The civil war’s wake was a period of radical change known as Reconstruction. The states ratified three amendments to the constitution. These banned slavery and enshrined citizenship for all persons born in America, putting a torch to the Dred Scott decision. Crucially they also guaranteed equal protection under the law, which would become the foundation for some of the most important Supreme Court rulings of the 20th century. With northerners in Congress and the federal military applying pressure, there was a Renaissance in the South for black people, who registered to vote in droves and about 2,000 of whom were elected to federal, state and local office in the formerly Confederate states. The southern states also rewrote their constitutions, striking down discriminatory laws, expanding women’s rights and guaranteeing a public education for all.

Tragically, Reconstruction was short-lived. Southern whites engaged in a concerted campaign of racist terror across the South, and forged political alliances with moderate Republicans to erode the federal government’s grip on their affairs. President Grant’s support for Reconstruction grew tepid, and a divided Congress pulled back as well. In 1876 the Supreme Court ruled that the new constitutional amendments applied only to actions of governments, not private individuals. The following year Rutherford Hayes, Grant’s successor, withdrew federal troops from the South. A century of white supremacist rule across the region ensued, waning only with mid-20th century civil-rights legislation.

america at 250: the quiz

Think you know your American history? Prove it in our quiz. Each month brings five new questions on the era covered in that chapter.

Richest men, poorest men

1870s–1890s

After the civil war, industrialisation transformed America. Oil extraction, steelmaking and electrification expanded at astonishing speed. Railroads stitched the continent together. By the 1890s the United States had overtaken Britain as the world’s leading industrial power. (Britain retained the lead in empire, understatement and good taste.) This capital-intensive growth was financed by Wall Street, which emerged as a centre of wealth and influence.

But the resulting prosperity was highly concentrated. The most successful entrepreneurs, like John Rockefeller and Andrew Carnegie, became vilified as “robber barons” for crushing competitors, distributors, suppliers and workers with underhand and ruthless tactics. They built anti-competitive empires, accumulated staggering fortunes and erected gaudy mansions alongside tenement squalor in cities such as New York. The Gilded Age forced America to confront whether liberty was a value enjoyed equally by all—or whether the ultra-rich enjoyed so much liberty that it was more akin to impunity.

Workers of the nation, unite! (And get shot)

1886

American workers rejected the idea that free markets alone could sustain liberty. They toiled long hours for low pay in unsafe conditions. Economic shocks led to mass layoffs. With little bargaining power, workers began to organise. Railroad men led the first nationwide strike in 1877. In several states governors sent in armed militia to put it down; they killed dozens of strikers.

+---+

• [TASK 1] In the American history excerpt, what did Rutherford Hayes do the year after the 1876 Supreme Court ruling?
• [TASK 2] Rewrite the rows of extracted page text below as a JSON list of strings, with one string per line and blank lines skipped. Leave the pictures out of the answer.

• [Text data extracted from the page]
+---+

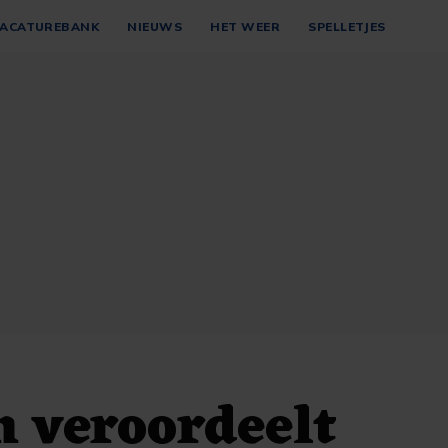
ACATUREBANK
NIEUWS
HET WEER
SPELLETJES
 veroordeelt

+---+

• [WORKED SOLUTION 1] He withdrew federal troops from the South.

• [WORKED SOLUTION 2]
[
  "ACATUREBANK",
  "NIEUWS",
  "HET WEER",
  "SPELLETJES",
  " veroordeelt"
]